Come si evince dal report del WWF, le aziende hanno un ruolo chiave nel rendere circolari le plastiche, che devono essere facilmente riciclabili con indicazioni chiare che aiutino a favorire l’effettivo riciclo di questi materiali alla fine del loro ciclo di vita. Dal report, inoltre, emerge l’urgenza di un’azione coordinata a livello internazionale, che coinvolga i governi e le istituzioni di tutto il mondo in quanto l’inquinamento non conosce confini e mina il benessere e la salute delle persone di tutte le latitudini. Anche noi cittadini, naturalmente, abbiamo un ruolo di primaria importanza. In quanto consumatori, infatti, possiamo fare la differenza attraverso le nostre scelte e preferire l’acquisto di prodotti che non siano costituiti da materiali plastici o che siano comunque realizzati con polimeri di origine vegetale (bioplastiche), biodegradabili.
Bisogna fare attenzione però, in quanto non tutte le bioplastiche sono anche biodegradabili: il bio-polietilene, ad esempio, è un polimero vegetale, ottenuto dal bioetanolo sintetizzato a partire dalla canna da zucchero, utilizzato solitamente per flaconi di detergenti e cosmetici; questo polimero, anche se riciclabile al 100%, non è biodegradabile in quanto la struttura della sua molecola è praticamente uguale all’equivalente sintetico, dunque, se non viene riciclata e smaltita correttamente può accumularsi e persistere nell’ambiente esattamente come la plastica tradizionale. I polimeri vegetali biodegradabili sono in genere estratti dall’amido, dalla cellulosa o da oli vegetali. Tuttavia, anche questi polimeri, se trasformati eccessivamente, possono essere modificati in maniera tale da non essere più biodegradabili. La bioplastica può essere prodotta anche a partire da alcuni batteri, come quelli appartenenti al genere Pseudomonas. Batteri e funghi, inoltre, possono anche essere utilizzati per il biorisanamento di siti contaminati, in quanto producono enzimi particolari, capaci di degradare i polimeri che costituiscono la plastica in molecole più semplici, i monomeri, che utilizzano come fonte primaria di carbonio per accrescersi e moltiplicarsi.

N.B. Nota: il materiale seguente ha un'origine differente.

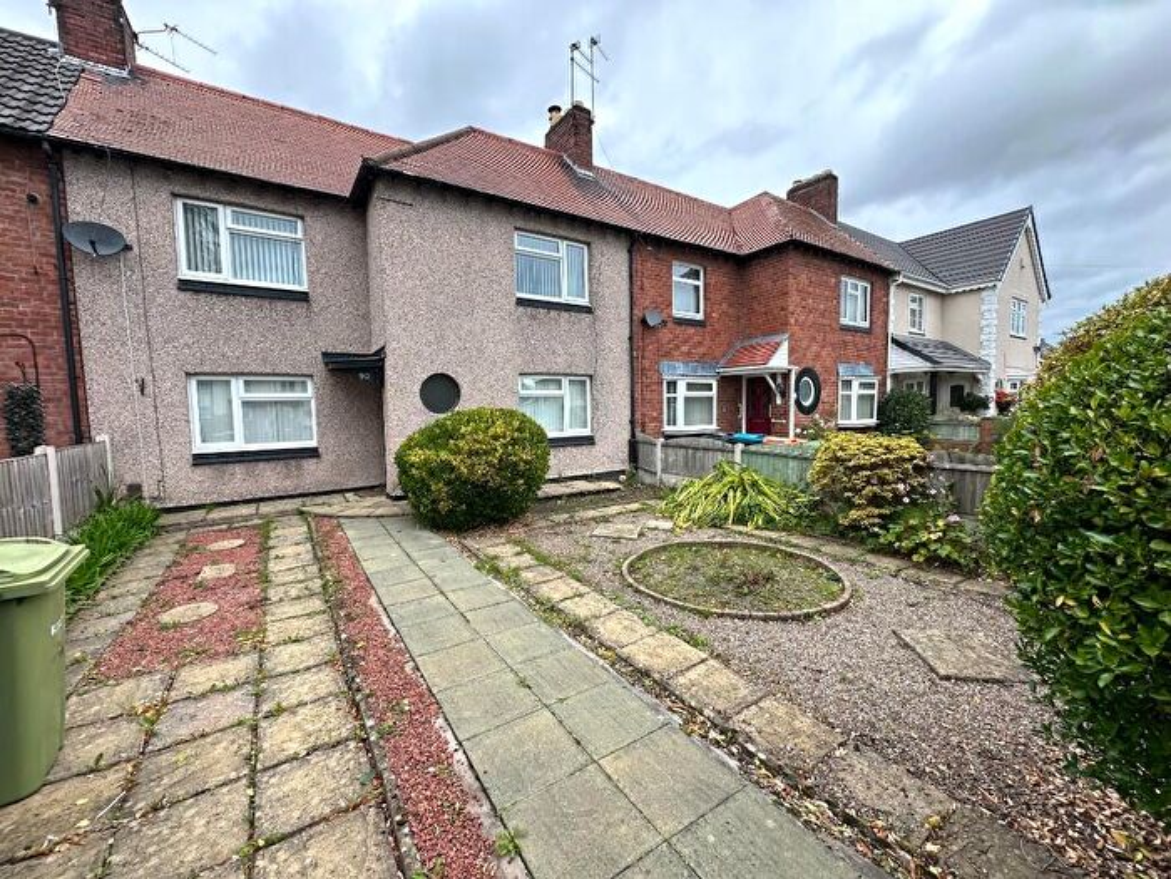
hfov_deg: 102.1
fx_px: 474
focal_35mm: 14
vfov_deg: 85.7
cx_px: 586
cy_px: 440
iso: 40
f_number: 2.2
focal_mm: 2.22
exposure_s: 1/147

Insomma, le alternative più ecologiche e sostenibili esistono e possono già essere trovate in commercio. Sta a ciascuno di noi documentarsi, smaltire correttamente i rifiuti e scegliere di essere parte attiva ed integrante della soluzione. Siamo davvero pronti a rivoluzionare le nostre abitudini e il nostro stile di vita per tutelare il Pianeta e, di conseguenza, noi stessi?